# start of Data records
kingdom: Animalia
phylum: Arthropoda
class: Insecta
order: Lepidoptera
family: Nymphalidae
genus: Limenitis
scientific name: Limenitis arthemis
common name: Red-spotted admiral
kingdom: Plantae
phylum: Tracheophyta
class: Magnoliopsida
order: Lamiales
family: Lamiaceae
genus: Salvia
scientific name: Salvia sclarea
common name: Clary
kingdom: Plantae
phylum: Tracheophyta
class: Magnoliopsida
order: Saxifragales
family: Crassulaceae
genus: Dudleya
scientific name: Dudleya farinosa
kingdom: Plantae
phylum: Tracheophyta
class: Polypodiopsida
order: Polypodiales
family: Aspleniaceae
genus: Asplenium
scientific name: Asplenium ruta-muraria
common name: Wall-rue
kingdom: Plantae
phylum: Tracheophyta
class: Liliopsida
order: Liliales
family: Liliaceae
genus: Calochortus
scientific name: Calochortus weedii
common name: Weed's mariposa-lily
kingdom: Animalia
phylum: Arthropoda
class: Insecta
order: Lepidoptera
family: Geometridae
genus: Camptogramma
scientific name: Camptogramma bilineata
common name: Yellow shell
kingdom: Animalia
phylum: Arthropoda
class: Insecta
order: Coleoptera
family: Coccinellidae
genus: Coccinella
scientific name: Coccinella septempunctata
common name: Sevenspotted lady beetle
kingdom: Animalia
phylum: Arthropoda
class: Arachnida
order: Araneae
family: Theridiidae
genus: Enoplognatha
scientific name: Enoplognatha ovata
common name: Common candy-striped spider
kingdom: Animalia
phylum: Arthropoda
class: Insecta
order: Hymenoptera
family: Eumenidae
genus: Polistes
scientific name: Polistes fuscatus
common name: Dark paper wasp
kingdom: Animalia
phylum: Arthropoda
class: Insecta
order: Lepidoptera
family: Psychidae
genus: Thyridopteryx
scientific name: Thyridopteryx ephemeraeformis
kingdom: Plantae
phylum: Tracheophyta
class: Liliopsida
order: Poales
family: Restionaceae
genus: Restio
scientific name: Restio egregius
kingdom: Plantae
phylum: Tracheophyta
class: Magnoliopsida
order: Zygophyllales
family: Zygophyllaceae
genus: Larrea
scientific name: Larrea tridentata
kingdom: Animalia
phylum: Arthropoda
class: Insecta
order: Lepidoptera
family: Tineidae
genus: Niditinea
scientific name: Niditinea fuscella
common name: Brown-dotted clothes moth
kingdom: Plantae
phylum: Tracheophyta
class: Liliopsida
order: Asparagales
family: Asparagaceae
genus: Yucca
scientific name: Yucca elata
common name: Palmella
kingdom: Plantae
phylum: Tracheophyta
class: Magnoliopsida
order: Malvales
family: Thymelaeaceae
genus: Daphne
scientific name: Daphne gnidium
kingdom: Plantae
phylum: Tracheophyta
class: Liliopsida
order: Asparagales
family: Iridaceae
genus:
# end of Data records
- [Exercise instructions]
Please rewrite every line of the material above as a Markdown table with two columns, Row and Line, numbering the lines in order and leaving out any blank ones.

- [Exercise answer]
| Row | Line |
|---|---|
| 1 | kingdom: Animalia |
| 2 | phylum: Arthropoda |
| 3 | class: Insecta |
| 4 | order: Lepidoptera |
| 5 | family: Nymphalidae |
| 6 | genus: Limenitis |
| 7 | scientific name: Limenitis arthemis |
| 8 | common name: Red-spotted admiral |
| 9 | kingdom: Plantae |
| 10 | phylum: Tracheophyta |
| 11 | class: Magnoliopsida |
| 12 | order: Lamiales |
| 13 | family: Lamiaceae |
| 14 | genus: Salvia |
| 15 | scientific name: Salvia sclarea |
| 16 | common name: Clary |
| 17 | kingdom: Plantae |
| 18 | phylum: Tracheophyta |
| 19 | class: Magnoliopsida |
| 20 | order: Saxifragales |
| 21 | family: Crassulaceae |
| 22 | genus: Dudleya |
| 23 | scientific name: Dudleya farinosa |
| 24 | kingdom: Plantae |
| 25 | phylum: Tracheophyta |
| 26 | class: Polypodiopsida |
| 27 | order: Polypodiales |
| 28 | family: Aspleniaceae |
| 29 | genus: Asplenium |
| 30 | scientific name: Asplenium ruta-muraria |
| 31 | common name: Wall-rue |
| 32 | kingdom: Plantae |
| 33 | phylum: Tracheophyta |
| 34 | class: Liliopsida |
| 35 | order: Liliales |
| 36 | family: Liliaceae |
| 37 | genus: Calochortus |
| 38 | scientific name: Calochortus weedii |
| 39 | common name: Weed's mariposa-lily |
| 40 | kingdom: Animalia |
| 41 | phylum: Arthropoda |
| 42 | class: Insecta |
| 43 | order: Lepidoptera |
| 44 | family: Geometridae |
| 45 | genus: Camptogramma |
| 46 | scientific name: Camptogramma bilineata |
| 47 | common name: Yellow shell |
| 48 | kingdom: Animalia |
| 49 | phylum: Arthropoda |
| 50 | class: Insecta |
| 51 | order: Coleoptera |
| 52 | family: Coccinellidae |
| 53 | genus: Coccinella |
| 54 | scientific name: Coccinella septempunctata |
| 55 | common name: Sevenspotted lady beetle |
| 56 | kingdom: Animalia |
| 57 | phylum: Arthropoda |
| 58 | class: Arachnida |
| 59 | order: Araneae |
| 60 | family: Theridiidae |
| 61 | genus: Enoplognatha |
| 62 | scientific name: Enoplognatha ovata |
| 63 | common name: Common candy-striped spider |
| 64 | kingdom: Animalia |
| 65 | phylum: Arthropoda |
| 66 | class: Insecta |
| 67 | order: Hymenoptera |
| 68 | family: Eumenidae |
| 69 | genus: Polistes |
| 70 | scientific name: Polistes fuscatus |
| 71 | common name: Dark paper wasp |
| 72 | kingdom: Animalia |
| 73 | phylum: Arthropoda |
| 74 | class: Insecta |
| 75 | order: Lepidoptera |
| 76 | family: Psychidae |
| 77 | genus: Thyridopteryx |
| 78 | scientific name: Thyridopteryx ephemeraeformis |
| 79 | kingdom: Plantae |
| 80 | phylum: Tracheophyta |
| 81 | class: Liliopsida |
| 82 | order: Poales |
| 83 | family: Restionaceae |
| 84 | genus: Restio |
| 85 | scientific name: Restio egregius |
| 86 | kingdom: Plantae |
| 87 | phylum: Tracheophyta |
| 88 | class: Magnoliopsida |
| 89 | order: Zygophyllales |
| 90 | family: Zygophyllaceae |
| 91 | genus: Larrea |
| 92 | scientific name: Larrea tridentata |
| 93 | kingdom: Animalia |
| 94 | phylum: Arthropoda |
| 95 | class: Insecta |
| 96 | order: Lepidoptera |
| 97 | family: Tineidae |
| 98 | genus: Niditinea |
| 99 | scientific name: Niditinea fuscella |
| 100 | common name: Brown-dotted clothes moth |
| 101 | kingdom: Plantae |
| 102 | phylum: Tracheophyta |
| 103 | class: Liliopsida |
| 104 | order: Asparagales |
| 105 | family: Asparagaceae |
| 106 | genus: Yucca |
| 107 | scientific name: Yucca elata |
| 108 | common name: Palmella |
| 109 | kingdom: Plantae |
| 110 | phylum: Tracheophyta |
| 111 | class: Magnoliopsida |
| 112 | order: Malvales |
| 113 | family: Thymelaeaceae |
| 114 | genus: Daphne |
| 115 | scientific name: Daphne gnidium |
| 116 | kingdom: Plantae |
| 117 | phylum: Tracheophyta |
| 118 | class: Liliopsida |
| 119 | order: Asparagales |
| 120 | family: Iridaceae |
| 121 | genus: |